■ Your instructions ■
In the entries below, how many lines contain the string "bottom"? State the number and nothing else.

★ ★ ★ ★ ★

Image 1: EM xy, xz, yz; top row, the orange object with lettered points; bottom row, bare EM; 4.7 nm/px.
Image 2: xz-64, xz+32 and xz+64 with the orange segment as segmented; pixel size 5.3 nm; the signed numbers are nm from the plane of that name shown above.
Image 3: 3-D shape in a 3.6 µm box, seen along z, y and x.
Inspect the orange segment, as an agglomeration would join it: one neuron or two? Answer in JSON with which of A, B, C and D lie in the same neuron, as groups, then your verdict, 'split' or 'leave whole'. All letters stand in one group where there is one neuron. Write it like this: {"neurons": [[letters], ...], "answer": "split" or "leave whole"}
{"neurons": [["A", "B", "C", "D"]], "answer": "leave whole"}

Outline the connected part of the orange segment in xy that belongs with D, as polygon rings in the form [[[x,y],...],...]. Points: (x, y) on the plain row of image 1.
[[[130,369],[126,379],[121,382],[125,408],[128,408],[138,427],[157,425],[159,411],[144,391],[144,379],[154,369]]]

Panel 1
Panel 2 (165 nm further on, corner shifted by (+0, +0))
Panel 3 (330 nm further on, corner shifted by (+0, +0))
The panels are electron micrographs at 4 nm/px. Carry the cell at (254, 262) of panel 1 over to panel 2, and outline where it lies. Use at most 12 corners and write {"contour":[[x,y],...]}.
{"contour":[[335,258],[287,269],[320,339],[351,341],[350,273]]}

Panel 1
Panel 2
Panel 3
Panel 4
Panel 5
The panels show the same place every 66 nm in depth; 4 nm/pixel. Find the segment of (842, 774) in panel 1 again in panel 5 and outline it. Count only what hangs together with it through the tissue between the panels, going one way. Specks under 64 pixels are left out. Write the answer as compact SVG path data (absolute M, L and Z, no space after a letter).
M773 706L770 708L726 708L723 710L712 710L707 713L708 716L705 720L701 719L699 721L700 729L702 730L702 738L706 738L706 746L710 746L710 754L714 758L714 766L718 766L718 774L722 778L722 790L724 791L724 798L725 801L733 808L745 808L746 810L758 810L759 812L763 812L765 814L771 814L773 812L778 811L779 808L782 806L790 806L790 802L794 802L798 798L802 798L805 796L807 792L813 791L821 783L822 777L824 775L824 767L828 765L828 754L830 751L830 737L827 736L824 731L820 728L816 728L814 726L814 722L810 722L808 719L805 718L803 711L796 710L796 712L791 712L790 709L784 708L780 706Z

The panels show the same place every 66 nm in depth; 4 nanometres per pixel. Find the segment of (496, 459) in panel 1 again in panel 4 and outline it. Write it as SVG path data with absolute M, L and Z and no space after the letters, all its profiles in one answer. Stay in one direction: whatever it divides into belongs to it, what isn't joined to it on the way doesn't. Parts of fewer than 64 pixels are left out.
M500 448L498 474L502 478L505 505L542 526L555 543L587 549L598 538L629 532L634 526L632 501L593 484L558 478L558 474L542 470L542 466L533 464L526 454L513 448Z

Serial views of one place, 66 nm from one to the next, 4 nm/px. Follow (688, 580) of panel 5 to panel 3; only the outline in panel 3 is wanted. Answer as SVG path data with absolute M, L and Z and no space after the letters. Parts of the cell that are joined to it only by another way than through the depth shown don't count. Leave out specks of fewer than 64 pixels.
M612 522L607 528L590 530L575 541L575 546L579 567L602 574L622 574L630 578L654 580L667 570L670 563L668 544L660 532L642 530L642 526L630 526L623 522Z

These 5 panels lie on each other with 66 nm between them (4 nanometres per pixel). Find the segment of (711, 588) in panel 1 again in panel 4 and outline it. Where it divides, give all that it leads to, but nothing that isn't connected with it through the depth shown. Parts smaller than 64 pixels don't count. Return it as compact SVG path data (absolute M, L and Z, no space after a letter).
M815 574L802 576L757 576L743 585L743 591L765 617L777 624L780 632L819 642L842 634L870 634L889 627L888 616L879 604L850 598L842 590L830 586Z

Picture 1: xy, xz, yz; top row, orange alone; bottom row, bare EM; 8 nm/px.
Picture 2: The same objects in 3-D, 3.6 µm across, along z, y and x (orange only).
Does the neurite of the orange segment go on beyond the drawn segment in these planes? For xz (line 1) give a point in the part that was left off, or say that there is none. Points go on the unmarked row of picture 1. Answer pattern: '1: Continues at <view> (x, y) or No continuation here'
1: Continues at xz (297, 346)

★ ★ ★ ★ ★

■ Solution to this exercise ■
2